Musk ‘didn’t read the fine print’

On Wednesday, Savitt showed Musk emails and text messages from 2018 in which Altman tried to tell Musk about OpenAI’s plans to secure additional funding from Microsoft. (Musk did not reply to all the messages.)

One email from the time included a term sheet for a proposed corporate structure that explicitly said OpenAI aimed to raise $10 billion in the future – but Musk testified that he “did not read the fine print.”

“It’s a four page document,” Savitt replied.

But Musk testified that his confidence in OpenAI’s leaders began to slip. Musk told Altman in 2022 that OpenAI’s $20 billion valuation following Microsoft’s $10 billion investment felt like a “bait and switch.”

“I agree it feels bad,” Altman replied, before noting Musk declined the equity OpenAI offered him.

At the root of it all is Google DeepMind

Musk’s race to build a better AI than Google was a motivating factor in his funding of OpenAI, he testified. Google’s DeepMind laboratory, for example, has produced significant research for years.

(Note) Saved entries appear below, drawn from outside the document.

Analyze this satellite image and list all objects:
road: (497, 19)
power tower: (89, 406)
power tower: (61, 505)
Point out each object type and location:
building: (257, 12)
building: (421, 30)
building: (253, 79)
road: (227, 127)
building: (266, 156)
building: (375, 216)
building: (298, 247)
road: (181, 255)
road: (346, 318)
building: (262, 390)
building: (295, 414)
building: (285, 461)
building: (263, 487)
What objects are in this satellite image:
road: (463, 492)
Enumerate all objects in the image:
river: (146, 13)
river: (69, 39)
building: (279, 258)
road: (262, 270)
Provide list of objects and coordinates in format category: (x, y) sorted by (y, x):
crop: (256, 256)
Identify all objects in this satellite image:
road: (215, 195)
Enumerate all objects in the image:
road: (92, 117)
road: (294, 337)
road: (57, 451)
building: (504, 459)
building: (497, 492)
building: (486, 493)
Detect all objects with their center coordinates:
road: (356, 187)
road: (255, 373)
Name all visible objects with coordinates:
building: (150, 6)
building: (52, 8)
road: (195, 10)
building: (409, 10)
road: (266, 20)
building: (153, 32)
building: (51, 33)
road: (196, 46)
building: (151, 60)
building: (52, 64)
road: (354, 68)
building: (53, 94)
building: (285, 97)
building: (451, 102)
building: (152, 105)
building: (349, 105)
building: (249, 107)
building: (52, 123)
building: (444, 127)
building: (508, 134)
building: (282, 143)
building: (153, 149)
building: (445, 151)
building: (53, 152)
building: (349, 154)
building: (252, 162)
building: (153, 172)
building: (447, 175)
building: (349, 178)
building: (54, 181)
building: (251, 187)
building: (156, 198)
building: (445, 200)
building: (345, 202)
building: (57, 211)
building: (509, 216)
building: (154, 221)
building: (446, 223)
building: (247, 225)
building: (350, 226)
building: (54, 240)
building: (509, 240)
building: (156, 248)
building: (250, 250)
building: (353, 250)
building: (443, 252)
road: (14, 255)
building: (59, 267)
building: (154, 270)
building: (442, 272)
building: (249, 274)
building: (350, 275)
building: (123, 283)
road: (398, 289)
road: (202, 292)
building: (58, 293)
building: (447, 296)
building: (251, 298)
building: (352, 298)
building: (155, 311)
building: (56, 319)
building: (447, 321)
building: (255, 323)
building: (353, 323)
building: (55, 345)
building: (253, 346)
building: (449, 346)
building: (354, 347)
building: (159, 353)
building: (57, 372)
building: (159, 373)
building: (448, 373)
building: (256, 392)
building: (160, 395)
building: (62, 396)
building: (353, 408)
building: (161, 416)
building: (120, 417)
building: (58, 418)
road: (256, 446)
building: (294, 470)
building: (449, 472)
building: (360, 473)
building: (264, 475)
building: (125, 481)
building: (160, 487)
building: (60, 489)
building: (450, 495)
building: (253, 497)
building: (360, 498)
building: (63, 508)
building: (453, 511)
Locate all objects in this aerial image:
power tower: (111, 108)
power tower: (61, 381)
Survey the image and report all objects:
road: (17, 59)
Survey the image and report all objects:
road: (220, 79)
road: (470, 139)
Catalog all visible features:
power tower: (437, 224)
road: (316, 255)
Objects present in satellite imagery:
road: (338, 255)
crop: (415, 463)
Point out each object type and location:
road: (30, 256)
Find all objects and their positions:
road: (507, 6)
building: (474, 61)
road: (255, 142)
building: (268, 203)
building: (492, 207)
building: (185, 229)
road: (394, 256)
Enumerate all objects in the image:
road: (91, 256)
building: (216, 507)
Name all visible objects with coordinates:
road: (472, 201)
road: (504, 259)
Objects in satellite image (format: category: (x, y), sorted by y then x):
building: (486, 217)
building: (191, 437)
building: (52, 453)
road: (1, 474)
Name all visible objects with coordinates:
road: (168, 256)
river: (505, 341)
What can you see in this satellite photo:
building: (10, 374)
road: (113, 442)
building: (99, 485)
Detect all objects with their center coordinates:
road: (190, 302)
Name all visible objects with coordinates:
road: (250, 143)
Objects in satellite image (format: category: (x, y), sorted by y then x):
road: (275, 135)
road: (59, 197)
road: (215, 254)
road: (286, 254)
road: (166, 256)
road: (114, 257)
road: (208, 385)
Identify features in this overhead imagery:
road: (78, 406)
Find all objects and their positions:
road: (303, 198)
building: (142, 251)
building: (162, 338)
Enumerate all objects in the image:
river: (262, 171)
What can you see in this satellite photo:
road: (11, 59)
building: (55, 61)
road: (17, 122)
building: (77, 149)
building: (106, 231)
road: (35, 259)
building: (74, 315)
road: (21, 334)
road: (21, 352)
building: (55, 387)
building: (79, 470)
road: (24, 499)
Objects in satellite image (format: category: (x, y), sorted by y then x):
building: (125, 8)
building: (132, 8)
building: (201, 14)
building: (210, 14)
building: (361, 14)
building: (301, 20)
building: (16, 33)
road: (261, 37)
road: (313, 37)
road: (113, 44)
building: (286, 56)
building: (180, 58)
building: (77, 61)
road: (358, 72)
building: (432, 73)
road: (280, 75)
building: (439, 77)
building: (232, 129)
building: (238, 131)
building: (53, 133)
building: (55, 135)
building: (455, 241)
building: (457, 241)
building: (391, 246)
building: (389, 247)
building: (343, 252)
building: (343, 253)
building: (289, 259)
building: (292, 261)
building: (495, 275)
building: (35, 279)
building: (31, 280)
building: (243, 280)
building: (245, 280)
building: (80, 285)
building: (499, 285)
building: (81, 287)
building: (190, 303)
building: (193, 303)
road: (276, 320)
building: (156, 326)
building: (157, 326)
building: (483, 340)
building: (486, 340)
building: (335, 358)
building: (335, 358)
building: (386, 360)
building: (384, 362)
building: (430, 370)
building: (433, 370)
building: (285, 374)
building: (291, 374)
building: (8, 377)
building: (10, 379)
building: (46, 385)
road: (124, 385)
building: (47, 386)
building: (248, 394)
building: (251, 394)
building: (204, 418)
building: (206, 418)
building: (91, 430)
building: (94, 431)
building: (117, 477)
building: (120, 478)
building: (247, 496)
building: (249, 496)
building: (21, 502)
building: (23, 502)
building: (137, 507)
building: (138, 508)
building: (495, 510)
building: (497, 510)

“DeepMind is moving very fast. I am concerned OpenAI is not moving fast enough to catch up. Setting it up as a nonprofit might, in hindsight, have been the wrong move,” Musk said in a 2016 email to one of his colleagues at Neuralink, another one of Musk’s companies.

Musk testified on Tuesday that he was worried Google’s approach to AI wasn’t safe enough. There needed to be “some sort of counterpoint” to Google, “an open source nonprofit as opposed to a closed source for-profit,” Musk said.

Debate over AI safety risks

The debate in the courtroom extended beyond OpenAI’s founding into the safety risks posed by AI just before questioning began Thursday.

“We could all die” because of AI, Steven Molo, Musk’s attorney, said to OpenAI’s attorney and Judge Yvonne Gonzales Rogers before the jury and Musk were seated on Thursday. But Judge Gonzales Rogers said such dire statements wouldn’t be permitted in front of the jury, especially given that Musk had founded xAI, his own for-profit AI company.

“I suspect there are plenty of people who don’t want to put the future of humanity in Mr. Musk’s hands, but it doesn’t matter, we aren’t going to get into those issues,” Rogers said, noting the trial is not about whether or not AI has damaged humanity.

Musk’s heated exchanges with OpenAI lawyer

OpenAI’s attorney, Savitt, questioned Musk over two days, on Wednesday and Thursday. At times, their exchanges became tense.

Savitt asked Musk to stick to “yes” or “no” answers, and at one point, Musk asked whether Savitt would stop interrupting him.

“Your questions are not simple. They’re designed to trick me,” Musk said to Savitt early on Wednesday, before comparing the question to the classic fallacy of “have you stopped beating your wife?” The judge cut Musk off, telling him they weren’t going to “go there.”

After the jury and Musk left the courtroom for the day on Wednesday, Judge Yvonne Gonzales Rogers conceded to OpenAI’s lawyers that Musk “was, at times, difficult.”